Most projects lack clear direction and purpose, and many are rife with disagreements about what success looks like.  There is, however, something in the assumptions behind these studies that rings hollow: that the initial schedule, budget and expectations for projects is a reliable milepost against which to measure. Most projects are vaguely conceived at best - they often lack a clear understanding of why they should exist and what problems they need to solve.  At their initiation they are usually poorly scoped and vaguely purposed, and the funding associated with them is often assigned based on an  allocation of an arbitrarily assigned budget.  Their schedules, at least those produced at the start of the project, are largely speculative endeavors, a mixture of gut and guesswork, that bears little basis in reality.  Measuring project performance against the initial schedule, scope and budget is of little value except to illustrate the point that there is a large disconnect between the expectations of business sponsors and the ability of teams to deliver against those expectations.  There are, to be sure, rampant problems with performance, but there are also widespread woes of expectations that are just as important to address.

Where should we start?  The first place is probably with project funding and measurement.

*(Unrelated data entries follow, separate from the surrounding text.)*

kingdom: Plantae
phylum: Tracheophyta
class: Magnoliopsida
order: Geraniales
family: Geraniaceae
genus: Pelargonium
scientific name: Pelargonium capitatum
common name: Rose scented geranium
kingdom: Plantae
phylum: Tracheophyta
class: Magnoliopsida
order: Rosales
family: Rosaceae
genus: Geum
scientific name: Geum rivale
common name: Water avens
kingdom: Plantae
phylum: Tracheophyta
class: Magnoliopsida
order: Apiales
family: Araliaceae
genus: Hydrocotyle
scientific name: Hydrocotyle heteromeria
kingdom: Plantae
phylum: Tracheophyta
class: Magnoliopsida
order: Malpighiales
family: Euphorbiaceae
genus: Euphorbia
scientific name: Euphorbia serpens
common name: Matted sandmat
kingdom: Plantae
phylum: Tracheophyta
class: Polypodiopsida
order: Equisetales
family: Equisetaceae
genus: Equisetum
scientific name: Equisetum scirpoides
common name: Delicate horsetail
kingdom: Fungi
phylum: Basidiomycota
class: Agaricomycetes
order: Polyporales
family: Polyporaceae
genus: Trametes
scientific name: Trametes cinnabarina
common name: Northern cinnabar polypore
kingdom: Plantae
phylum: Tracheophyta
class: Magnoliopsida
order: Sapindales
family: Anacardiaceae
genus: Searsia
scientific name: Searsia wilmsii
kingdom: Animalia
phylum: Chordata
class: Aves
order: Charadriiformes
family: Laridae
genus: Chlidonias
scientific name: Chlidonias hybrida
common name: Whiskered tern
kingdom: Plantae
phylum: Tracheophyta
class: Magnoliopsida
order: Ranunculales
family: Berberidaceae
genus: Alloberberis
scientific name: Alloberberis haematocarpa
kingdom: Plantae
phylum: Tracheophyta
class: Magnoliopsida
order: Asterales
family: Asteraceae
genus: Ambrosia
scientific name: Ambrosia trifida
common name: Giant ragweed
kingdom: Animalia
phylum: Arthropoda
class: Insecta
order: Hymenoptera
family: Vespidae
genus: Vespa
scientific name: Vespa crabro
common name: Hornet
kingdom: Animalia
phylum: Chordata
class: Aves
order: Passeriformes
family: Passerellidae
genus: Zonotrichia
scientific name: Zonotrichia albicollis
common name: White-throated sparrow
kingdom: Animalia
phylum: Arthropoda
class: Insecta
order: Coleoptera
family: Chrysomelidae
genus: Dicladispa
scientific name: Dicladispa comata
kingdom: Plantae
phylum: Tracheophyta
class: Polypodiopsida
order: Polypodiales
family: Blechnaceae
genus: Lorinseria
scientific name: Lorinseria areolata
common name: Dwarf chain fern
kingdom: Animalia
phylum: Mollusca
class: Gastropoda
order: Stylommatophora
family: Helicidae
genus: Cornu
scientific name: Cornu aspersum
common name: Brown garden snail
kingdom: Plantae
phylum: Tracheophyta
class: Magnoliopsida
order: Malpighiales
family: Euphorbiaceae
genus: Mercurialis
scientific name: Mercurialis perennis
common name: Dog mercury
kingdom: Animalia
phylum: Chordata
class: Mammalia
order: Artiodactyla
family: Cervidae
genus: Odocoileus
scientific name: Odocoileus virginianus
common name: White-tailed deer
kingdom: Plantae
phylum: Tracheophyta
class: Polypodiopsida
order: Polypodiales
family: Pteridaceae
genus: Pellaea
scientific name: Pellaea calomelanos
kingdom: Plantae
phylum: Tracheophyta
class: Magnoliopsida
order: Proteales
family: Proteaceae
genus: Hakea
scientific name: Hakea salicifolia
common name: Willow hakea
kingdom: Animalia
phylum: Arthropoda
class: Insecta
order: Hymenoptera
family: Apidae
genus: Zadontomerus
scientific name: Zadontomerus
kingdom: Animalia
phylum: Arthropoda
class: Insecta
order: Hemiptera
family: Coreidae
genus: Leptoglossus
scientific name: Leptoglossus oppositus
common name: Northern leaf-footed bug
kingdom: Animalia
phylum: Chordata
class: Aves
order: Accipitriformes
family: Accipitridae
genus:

The real thing of importance to measure is whether the project produced (or exceeded) the business value  expected of it.  If a delay in the project caused a market window of opportunity to be missed, that is significant, but it is the decline in value delivered that needs to be measured, not a schedule variance that cannot be correlated with economic activity.  Forcing a focus on business value produced would also put the right attention on the role of the business in following-through on their assertions of the value that will accrue from having the solution.  Requesting projects based on business needs has an opportunity cost - choosing one project over another should affect the value delivered to shareholders - and accountability for assertions by the line of business is just as important as accountability for project delivery.

If we shift our attention to value delivered rather than meeting schedule and budget, we may free the development team to find better ways to deliver the value, which may or may not include the initial set of features envisioned by the business sponsor.  Initial feature lists are usually vaguely conceived and don't provide a very good target for delivery.  Work is usually required to ascertain the real needs from this initial list of "features", some of which contribute to satisfying real needs but many of which are simply good initial starting points for discussion about real needs.  It may very well take longer than expected to solve the real problems (it usually does, as we all tend to be more optimistic than we should about how long things will take).

The problem is that most teams are set up to fail from the start.  By measuring them against budgets and schedules based on arbitrary assumptions and often a poor understanding of the real business value that needs to be produced, we find them constantly struggling against a plan that cannot possibly succeed.   Measuring against initial schedule, budget and expected features is not merely meaningless, it's actually part of the problem.  We need to shift our focus to better articulating problems to be solved and needs to be satisfied, and measuring business value produced.  Once we start to do that, we can focus on the plans and milestones needed to ensure the delivery of business value.